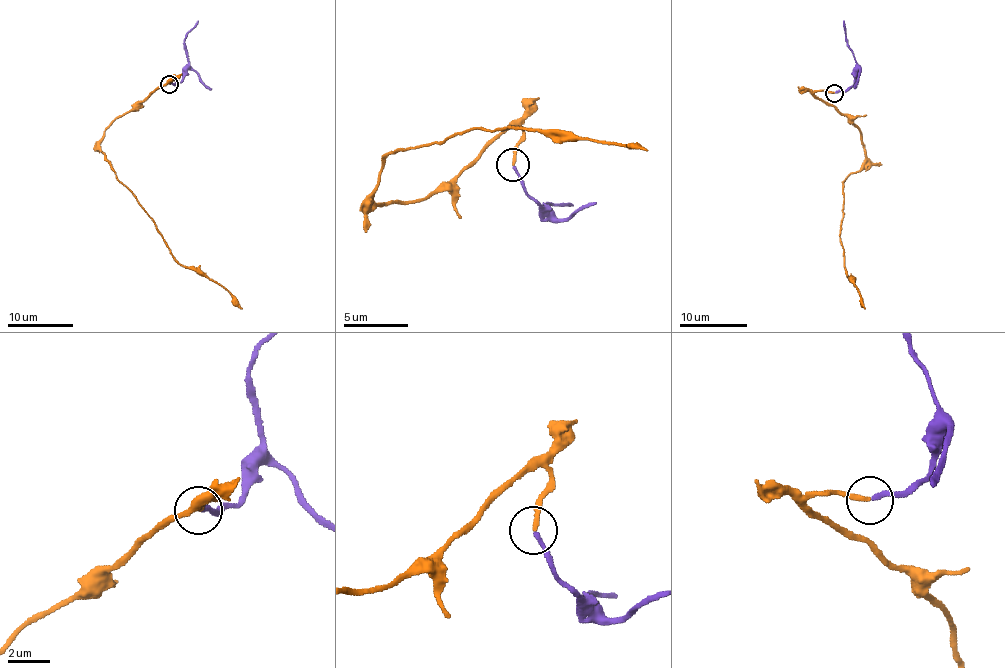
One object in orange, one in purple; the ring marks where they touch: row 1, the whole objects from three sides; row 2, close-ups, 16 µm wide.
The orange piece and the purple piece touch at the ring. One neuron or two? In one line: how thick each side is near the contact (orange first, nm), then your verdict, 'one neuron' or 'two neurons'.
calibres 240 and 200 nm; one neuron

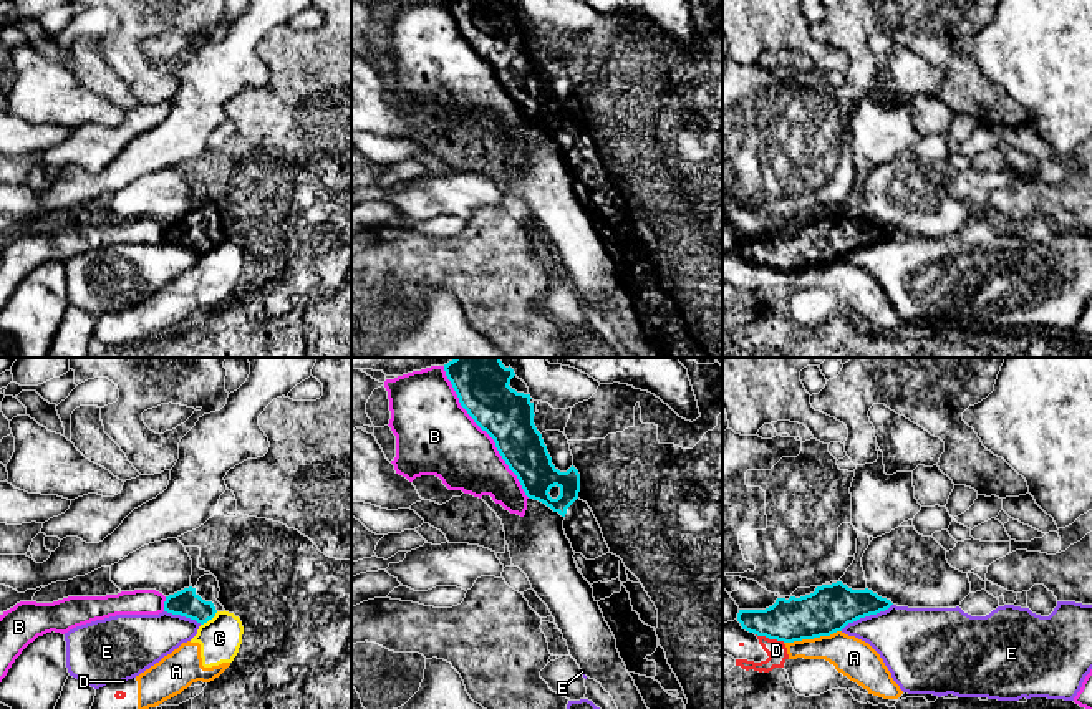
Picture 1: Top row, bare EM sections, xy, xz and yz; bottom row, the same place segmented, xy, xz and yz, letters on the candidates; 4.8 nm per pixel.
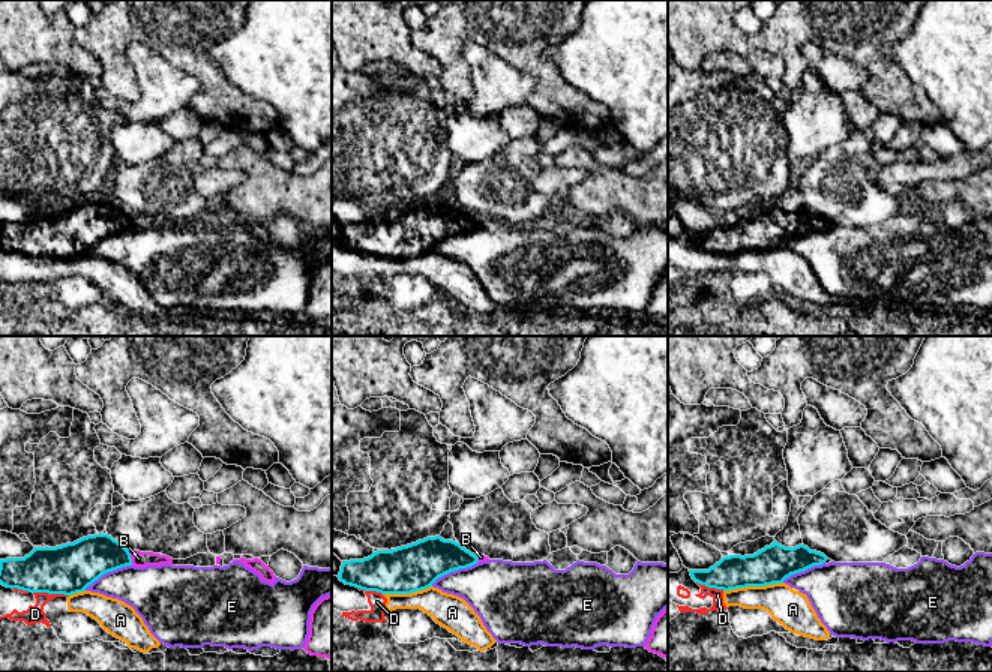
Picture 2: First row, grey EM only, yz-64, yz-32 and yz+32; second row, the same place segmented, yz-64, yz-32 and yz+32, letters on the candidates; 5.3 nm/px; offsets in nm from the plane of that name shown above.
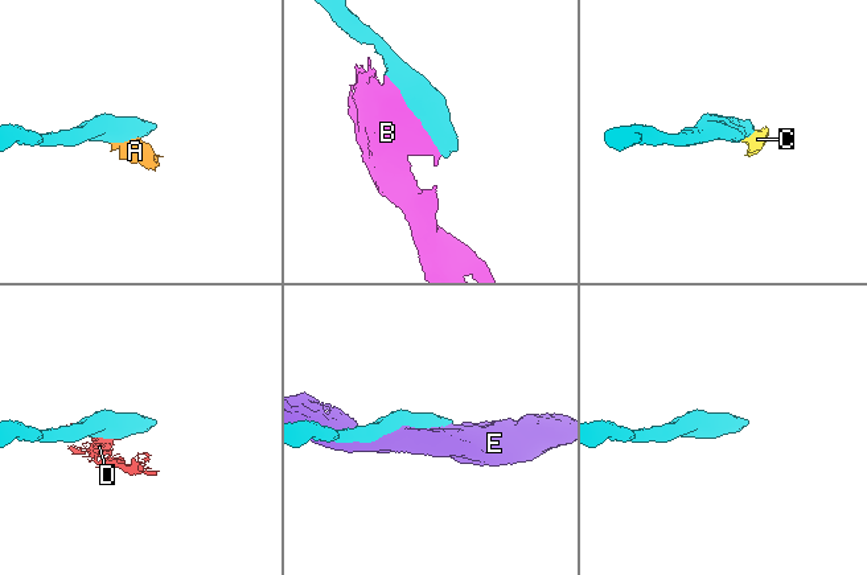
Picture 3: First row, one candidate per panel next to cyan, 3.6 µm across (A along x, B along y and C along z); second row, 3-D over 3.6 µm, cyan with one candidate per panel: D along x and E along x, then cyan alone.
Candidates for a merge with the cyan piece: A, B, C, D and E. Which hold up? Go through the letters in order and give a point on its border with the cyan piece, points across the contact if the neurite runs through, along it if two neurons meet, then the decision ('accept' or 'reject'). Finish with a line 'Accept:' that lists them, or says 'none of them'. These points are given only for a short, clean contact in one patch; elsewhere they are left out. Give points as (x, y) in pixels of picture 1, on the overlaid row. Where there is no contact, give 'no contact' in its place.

## Assigned task
Everything in the records above should come back word for word, except the pictures.

## Answer
One object in orange, one in purple; the ring marks where they touch: row 1, the whole objects from three sides; row 2, close-ups, 16 µm wide.
The orange piece and the purple piece touch at the ring. One neuron or two? In one line: how thick each side is near the contact (orange first, nm), then your verdict, 'one neuron' or 'two neurons'.
calibres 240 and 200 nm; one neuron

Picture 1: Top row, bare EM sections, xy, xz and yz; bottom row, the same place segmented, xy, xz and yz, letters on the candidates; 4.8 nm per pixel.
Picture 2: First row, grey EM only, yz-64, yz-32 and yz+32; second row, the same place segmented, yz-64, yz-32 and yz+32, letters on the candidates; 5.3 nm/px; offsets in nm from the plane of that name shown above.
Picture 3: First row, one candidate per panel next to cyan, 3.6 µm across (A along x, B along y and C along z); second row, 3-D over 3.6 µm, cyan with one candidate per panel: D along x and E along x, then cyan alone.
Candidates for a merge with the cyan piece: A, B, C, D and E. Which hold up? Go through the letters in order and give a point on its border with the cyan piece, points across the contact if the neurite runs through, along it if two neurons meet, then the decision ('accept' or 'reject'). Finish with a line 'Accept:' that lists them, or says 'none of them'. These points are given only for a short, clean contact in one patch; elsewhere they are left out. Give points as (x, y) in pixels of picture 1, on the overlaid row. Where there is no contact, give 'no contact' in its place.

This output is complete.